Wednesday, October 22, 2014

Robert Oak — Inflation Deceptive, CPI 0.1% Yet Some Items Off the Charts


Everything you want to know about CPI (almost).

My take is that judging economic performance on figures like per capita GDP for "growth," CPI for "inflation," and U3 for "unemployment" is myopic and misleading. But it's these numbers that make news headlines and dominate "popular economics."

BTW, unleaded was $2.77 today at Costco, Iowa City/Coralville. That's a pretty huge "tax cut."

The Economic Populist
Inflation Deceptive, CPI 0.1% Yet Some Items Off the Charts
Robert Oak

5 comments:

Ken said...

Well, at least one assertion he makes is wrong (that cpi assumes consumers will substitute hamburger for steak).


"http://www.bls.gov/cpi/cpiqa.htm#Question_3"

Tom Hickey said...

This, I think, is more to the point.

"Many of the challenges in producing a CPI arise because the number and types of goods and services found in the market are constantly changing. If the CPI tried to maintain a fixed sample of products, that sample quickly would shrink and become unrepresentative of what consumers were purchasing. Each time that an item in the CPI sample permanently disappears from the shelves, the BLS has to choose another, and then has to make some determination about the relative qualities of the old and replacement item. If it did not--for example, if it treated all new items as identical to those they replaced -- significant upward or downward CPI biases would result."

Over time, at what point is it the same index? Take the DJI, for instance, the original companies have been replaced by more representative ones. Is the DJI the same index?

It's like the joke about George Washington's axe with which he chopped down the cherry tree as a boy. It's had seven new handles and three new heads. Is it the same axe?

Ryan Harris said...
This comment has been removed by the author.
Dan Lynch said...

Unleaded was $2.77 today at Costco, Iowa City/Coralville. That's a pretty huge "tax cut."

Well it is and it isn't.

It's good for you because you can now buy more real resources. Your real standard of living goes up.

But your overall spending does not increase. It's the overall spending that drives the economy.

If you use the money saved on cheap gas to pay down your debts or to buy Chinese imports at Walmart, that reduces domestic aggregate demand.

If the fracking bubble collapses and if cheap imported oil is substituted for expensive domestic oil, that reduces domestic aggregate demand.

Anyway, I'm glad the Economic Populist has resumed posting. I've learned a lot from him about FRED and about what all the statistics mean.

Tom Hickey said...

The US is well-known for good data reporting, and the people that do it deserve kudos for diligence. It's the use of it that often problematic. People with different viewpoints spin it differently, and the media picks up on a version that pandits think will resonate and echoes it with little or no analysis of nuance.

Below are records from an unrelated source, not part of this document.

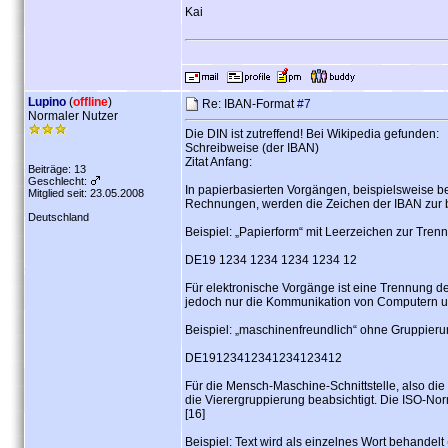
Kai
Lupino
(
offline
)
Re: IBAN-Format
#7
Normaler Nutzer
Die DIN ist zutreffend! Bei Wikipedia gefunden:
Schreibweise (der IBAN)
Zitat Anfang:
Beiträge: 13
Geschlecht:
In papierbasierten Vorgängen, beispielsweise 
Mitglied seit: 23.05.2008
Rechnungen, werden die Zeichen der IBAN zur bes
Deutschland
Beispiel: „Papierform“ mit Leerzeichen zur Trenn
DE19 1234 1234 1234 1234 12
Für elektronische Vorgänge ist eine Trennung de
jedoch nur die Kommunikation von Computern u
Beispiel: „maschinenfreundlich“ ohne Gruppier
DE19123412341234123412
Für die Mensch-Maschine-Schnittstelle, also die
die Vierergruppierung beabsichtigt. Die ISO-No
[16]
Beispiel: Text wird als einzelnes Wort behandel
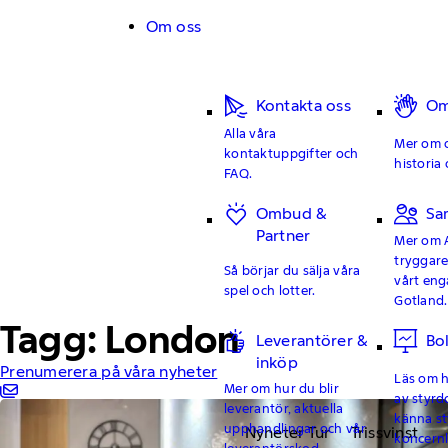
Hoppa till innehåll
Om oss
Kontakta oss
Om
Alla våra
Mer om o
kontaktuppgifter och
historia 
FAQ.
Ombud &
Sa
Partner
Mer om 
tryggar
Så börjar du sälja våra
vårt en
spel och lotter.
Gotland.
Tagg: London
Leverantörer &
Bo
inköp
Prenumerera på våra nyheter
Läs om hu
Mer om hur du blir
av styrd
leverantör, aktuella
känna st
upphandlingar och vår
Nyheter Tur
Trissvinst
koncern
leverantörskod.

I don't think that there is an issue with those that collect and process the data and put together the stats. Where I have a problem is the way the output is used in many cases, which sees to me to disregard many of the relevant issue, leaving most people either ill-informed or confused, for example, when the reporting seems to run counter to their experience.

Another example is the claim that the value of the dollar has eroded "98%" over the last hundred years without mentioning standard of living. The price level may have increased but the standard of living has risen comparatively more.

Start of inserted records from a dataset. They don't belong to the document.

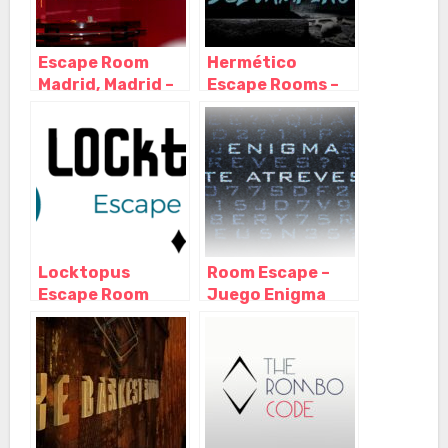
Escape Room
Hermético
Madrid, Madrid –
Escape Rooms –
Madrid
Escape Room en
Madrid, Madrid –
Madrid
Locktopus
Room Escape –
Escape Room
Juego Enigma
Madrid, Madrid –
Madrid, Madrid –
Madrid
Madrid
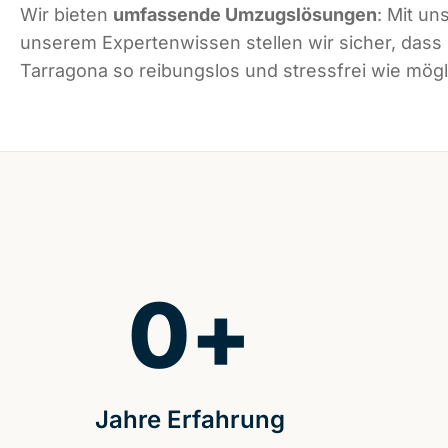
Wir bieten
umfassende Umzugslösungen
: Mit un
unserem Expertenwissen stellen wir sicher, dass
Tarragona so reibungslos und stressfrei wie mögli
0
+
Jahre Erfahrung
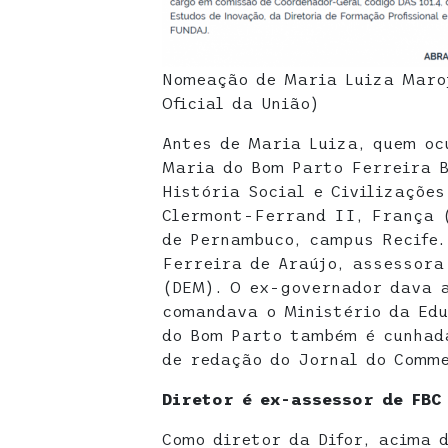
Nomeação de Maria Luiza Maro
Oficial da União)
Antes de Maria Luiza, quem o
Maria do Bom Parto Ferreira 
História Social e Civilizações
Clermont-Ferrand II, França (
de Pernambuco, campus Recife.
Ferreira de Araújo, assessora
(DEM). O ex-governador dava 
comandava o Ministério da Ed
do Bom Parto também é cunhada
de redação do Jornal do Comme
Diretor é ex-assessor de FBC
Como diretor da Difor, acima 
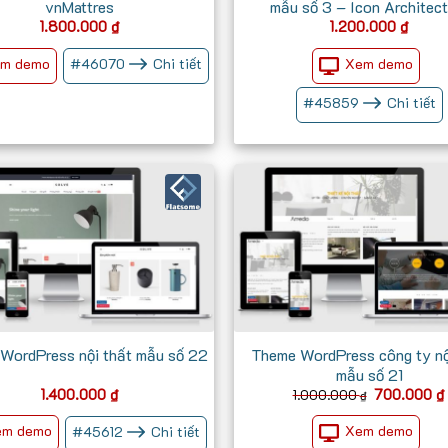
vnMattres
mẫu số 3 – Icon Architect
1.800.000
₫
1.200.000
₫
m demo
Xem demo
#
46070
Chi tiết
#
45859
Chi tiết
WordPress nội thất mẫu số 22
Theme WordPress công ty nộ
mẫu số 21
Giá
1.400.000
₫
700.000
₫
1.000.000
₫
gốc
là:
em demo
Xem demo
#
45612
Chi tiết
1.000.000 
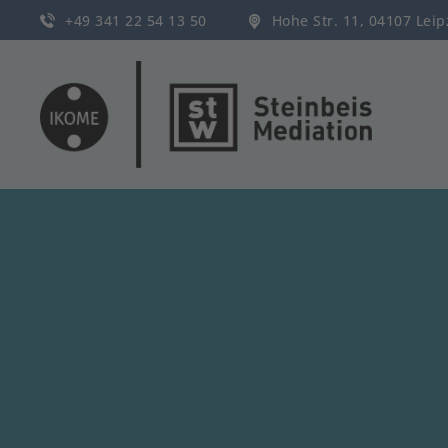
+49 341 22 54 13 50
Hohe Str. 11, 04107 Lei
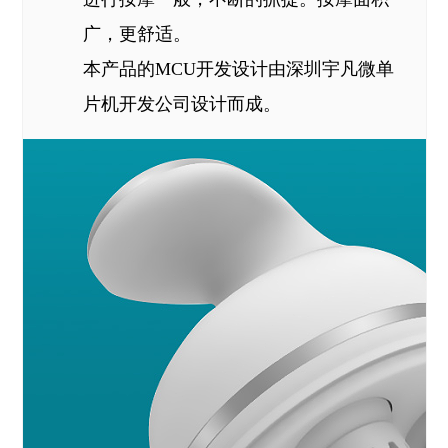
广，更舒适。
本产品的MCU开发设计由深圳宇凡微单
片机开发公司设计而成。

It is often argued, for instance, that a nation is more prosperous owing to rising GDP per capita when per capita growth says nothing about distribution. It is sophistry to conflate growth and prosperity as if they were the same thing or that growth implies distributed prosperity through trickle down.

Moreover, historical studies are done using interest rate, growth, inflation, and employment data over periods of time and across countries as if the figures were based on the same measurements when they are not. A recent example was Reinhart and Rogoff, which the MMT economists picked up on right away while other economists, the media and politicians ran with it only to be embarrassed later.

In the course of perusing the feeds I look at a lot of headlines, and some that are based on the same data state the case in opposite terms owing to selective interpretation.